▶ [Selected text]
# The Stone Roses' new single is out now.



## Kerr (Mar 27, 2012)

Reading some of the reviews from the major music press, it's amazing apparently. 

With my ears it sounds really bad. I'm so disappointed with it.

Some people will just never hear a word against The Stone Roses.


----------



## turbosnoop (Apr 14, 2015)

I kinda like it, but it gets a bit repetitive. About one minute in it needs a change of melody, but it carries on. Still though I was a teenager in the 90s and really enjoyed the britpop scene which bands like the stone roses preceded (think that's fair to say). I pretty much feel sorry for people growing up as teenagers now as there is little to get excited about in terms of music, zayn, Justin beiber, tinie tempah...... Its all a load of s***e.
So are the stone roses reformed now and going to release a new album perhaps? If so I'm excited


----------



## Brian1612 (Apr 5, 2015)

A lot of people are blinded by the fact that they are an older band with an 'iconic' status. Personally I have never liked them. Not heard the new one but doubt it will be my cup of tea.

▶ [Information shown]

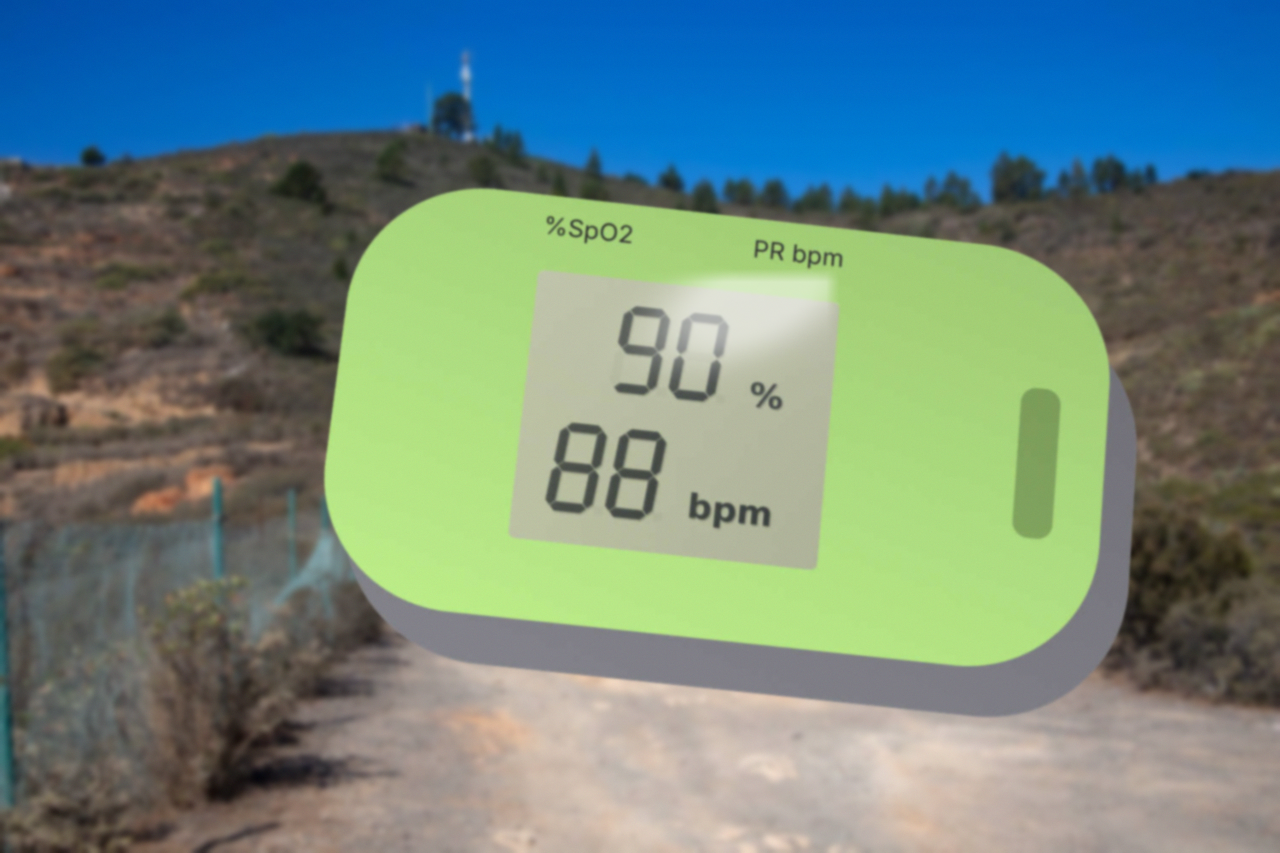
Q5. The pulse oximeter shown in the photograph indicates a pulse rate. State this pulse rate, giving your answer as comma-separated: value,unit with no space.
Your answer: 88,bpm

--

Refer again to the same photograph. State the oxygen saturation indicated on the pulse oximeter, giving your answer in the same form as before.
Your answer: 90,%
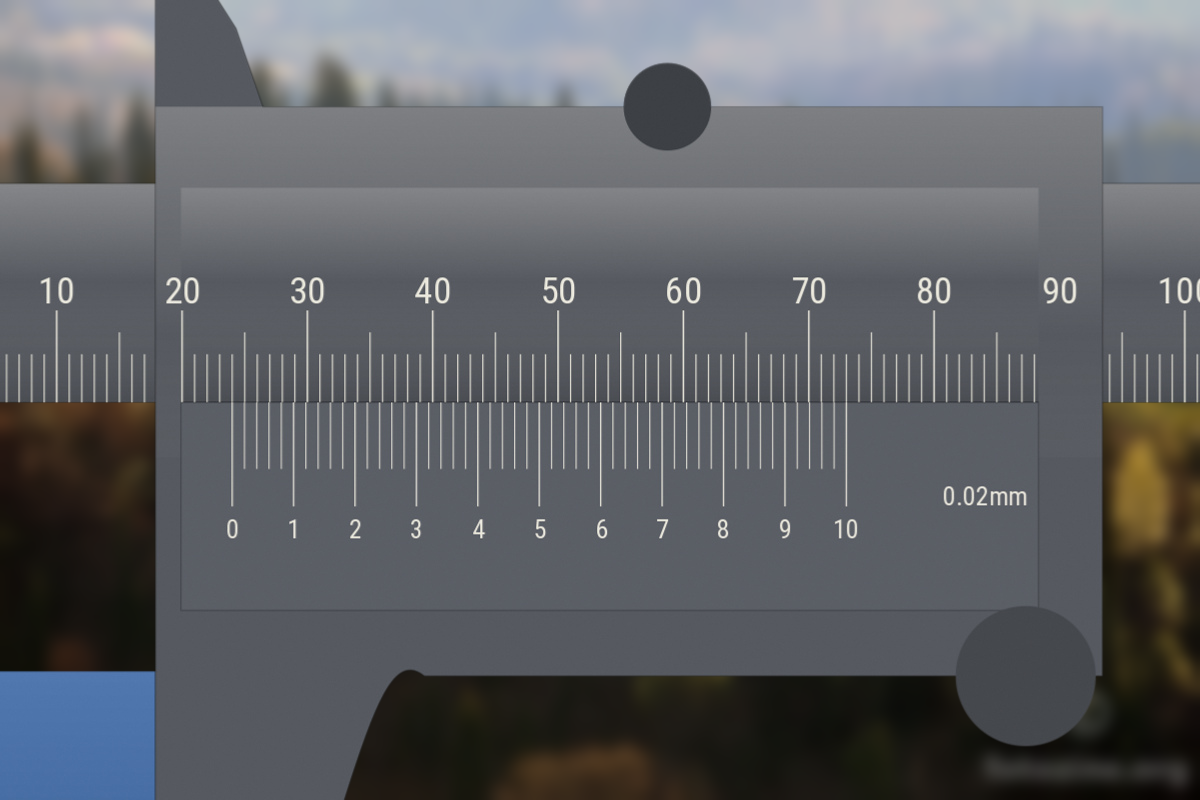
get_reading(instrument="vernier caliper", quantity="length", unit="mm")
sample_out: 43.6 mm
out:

▶ [What the exercise asks] Resume the forum thread on The Stone Roses' new single, starting after its final sentence.

▶ [Task output]
----------



## chongo (Jun 7, 2014)

Love this song in my car, Cult.


----------



## Bulkhead (Oct 17, 2007)

Whilst not exactly my cup of tea back in the late 80's and early 90's, I did like a few of their songs. For me, the biggest issue was when John Squire insisted on drawn-out guitar solos where they just didn't fit with the songs. He did it again with The Seahorses. They had such promise but Squire insisted on too-loud guitar doodling all over the songs - just listen to Blinded by the Sun as an example. That and the fact that Chris Helme wrote the better songs but was constantly put down by Squire really put me off him. He was/is good but not that good.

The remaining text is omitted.